> [FRAGMENTO DEL DOCUMENTO]:
:::::
A tan sólo unos metros de su casa todavía se mantiene uno de los últimos cheng zhong cun (pueblos en la ciudad) que quedan en la zona. Así es como se conoce estos conjuntos de casas bajas construidos en el pasado y donde se hacinaba a los inmigrantes procedentes de áreas rurales. Conocido como Tianwu, ha sobrevivido hasta ahora al hiperdesarrollo de la ciudad, aunque sus días están contados. El Gobierno ha expropiado los terrenos y en los próximos meses se dará la orden de desalojo a los cientos de familias que viven allí, para comenzar entonces la construcción de nuevas torres de viviendas.

Jiang, una mujer de 46 años originaria de la provincia de Henan, en el interior del país, aún vive allí junto a su familia. Llegó a Shanghai sola en busca de trabajo hace 13 años, al poco tiempo de haber dado a luz a Jié, su segundo hijo.

Once años después del nacimiento de su hijo mayor, tomó la decisión de volver a ser madre en un contexto en el que la represión hacia las mujeres que quebrantaban la ley estaba muy presente, especialmente en las zonas rurales. “Estuvimos muchos años esperando a que las cosas cambiasen para poder tener un segundo hijo. Pero cuando nació el mayor, la persecución a las embarazadas era tan fuerte que tardamos años en atrevernos a tenerlo”, afirma.

Durante su embarazo, Jiang tuvo que ocultarse para evitar así que algún vecino pudiese delatarla: “Si algún vecino me hubiese visto, habría ido a la policía y aquello habría supuesto el fin de mi embarazo” señala, sin querer entrar en más detalles. El miedo a hablar demasiado está muy presente en la China actual. “Una amiga trabajaba para el Gobierno local, y ella me ayudó mucho para que todo saliese bien”, comenta.

Desde Amnistía Internacional se han recogido a lo largo de los años en los que la política del hijo único ha estado vigente numerosas denuncias con respecto a las violaciones de derechos humanos cometidas. William Nee, investigador de Amnistía Internacional en China, declaraba poco después del fin de la controvertida política que “seguimos recibiendo informes de abortos forzosos y esterilizaciones en China. La decisión de cambiar la política de un solo hijo no es suficiente. Las parejas que tienen dos niños todavía podrían ser sometidas a formas coercitivas e intrusivas de contracepción, e incluso a abortos forzados, que son un tipo de tortura”. Se estima que, desde que esta política de planificación familiar se puso en marcha a finales de los setenta, el Gobierno chino ha evitado 400 millones de nacimientos.

Jiang y su marido, Wang, consiguieron finalmente tener a su segundo hijo, pagando una multa de 6.000 yuanes, cantidad que les supuso un tremendo esfuerzo económico. Esto permitió a Jié tener el hukou, sistema de DNI que rige en China y que da acceso al sistema sanitario y educativo. Pero no todas las familias que tienen más de un hijo pueden afrontar estas sanciones: se estima que existe un gran número de población sumergida en el país como consecuencia de ello.
:::::
> [MATERIAL MOSTRADO]:
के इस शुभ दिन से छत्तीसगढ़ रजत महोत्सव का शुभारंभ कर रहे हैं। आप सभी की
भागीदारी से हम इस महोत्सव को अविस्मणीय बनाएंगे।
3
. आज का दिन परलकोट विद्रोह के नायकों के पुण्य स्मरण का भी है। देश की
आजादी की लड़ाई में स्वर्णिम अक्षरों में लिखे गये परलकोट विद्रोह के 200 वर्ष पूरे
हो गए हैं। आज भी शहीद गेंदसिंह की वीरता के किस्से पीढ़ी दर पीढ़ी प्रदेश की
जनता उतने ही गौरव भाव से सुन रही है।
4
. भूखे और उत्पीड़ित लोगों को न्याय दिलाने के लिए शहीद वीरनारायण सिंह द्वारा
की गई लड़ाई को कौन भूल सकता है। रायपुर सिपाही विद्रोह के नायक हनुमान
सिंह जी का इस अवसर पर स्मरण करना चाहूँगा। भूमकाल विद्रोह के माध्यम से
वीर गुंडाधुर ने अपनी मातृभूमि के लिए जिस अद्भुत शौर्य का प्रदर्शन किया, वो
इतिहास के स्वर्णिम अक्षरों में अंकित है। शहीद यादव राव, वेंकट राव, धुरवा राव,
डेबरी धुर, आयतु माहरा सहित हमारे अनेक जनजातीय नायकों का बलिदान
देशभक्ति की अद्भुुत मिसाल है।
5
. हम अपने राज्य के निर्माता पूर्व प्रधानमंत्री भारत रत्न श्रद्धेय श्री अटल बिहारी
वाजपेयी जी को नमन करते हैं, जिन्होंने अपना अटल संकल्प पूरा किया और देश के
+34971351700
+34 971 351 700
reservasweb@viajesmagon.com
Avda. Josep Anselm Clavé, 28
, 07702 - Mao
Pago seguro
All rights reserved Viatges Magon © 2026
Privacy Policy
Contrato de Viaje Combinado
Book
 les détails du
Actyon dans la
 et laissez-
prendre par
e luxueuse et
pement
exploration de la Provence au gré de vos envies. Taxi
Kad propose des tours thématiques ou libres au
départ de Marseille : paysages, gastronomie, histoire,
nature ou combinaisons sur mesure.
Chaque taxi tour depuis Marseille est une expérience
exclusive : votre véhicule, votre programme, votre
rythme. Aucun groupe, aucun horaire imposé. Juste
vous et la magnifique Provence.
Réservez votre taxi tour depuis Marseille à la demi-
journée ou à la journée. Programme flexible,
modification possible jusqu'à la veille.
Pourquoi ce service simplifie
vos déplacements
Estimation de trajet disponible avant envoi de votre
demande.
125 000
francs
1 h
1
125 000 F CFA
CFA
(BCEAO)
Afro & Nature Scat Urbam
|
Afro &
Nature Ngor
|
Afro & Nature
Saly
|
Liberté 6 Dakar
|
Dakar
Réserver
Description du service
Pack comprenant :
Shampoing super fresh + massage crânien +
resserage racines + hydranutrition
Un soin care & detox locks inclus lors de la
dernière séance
:::::
> [EJERCICIOS PROPUESTOS]:
• 1. Responde según el fragmento sobre Jiang:
(a) ¿Con qué nombre se conoce el pueblo en la ciudad que sigue en pie cerca de su casa?
(b) ¿De qué provincia es originaria Jiang?
(c) ¿De cuánto fue la multa que pagaron Jiang y su marido por su segundo hijo?
• 2. Copia el pasaje del fragmento sobre Jiang que empieza en "Jiang y su marido, Wang, consiguieron" y sigue hasta "consecuencia de ello.", y sustituye "multa" por "sanción".
El material no tiene relación con el fragmento.

> [RESPUESTAS]:
• 1.
(a) Tianwu.
(b) De la provincia de Henan.
(c) De 6.000 yuanes.

• 2.
Jiang y su marido, Wang, consiguieron finalmente tener a su segundo hijo, pagando una sanción de 6.000 yuanes, cantidad que les supuso un tremendo esfuerzo económico. Esto permitió a Jié tener el hukou, sistema de DNI que rige en China y que da acceso al sistema sanitario y educativo. Pero no todas las familias que tienen más de un hijo pueden afrontar estas sanciones: se estima que existe un gran número de población sumergida en el país como consecuencia de ello.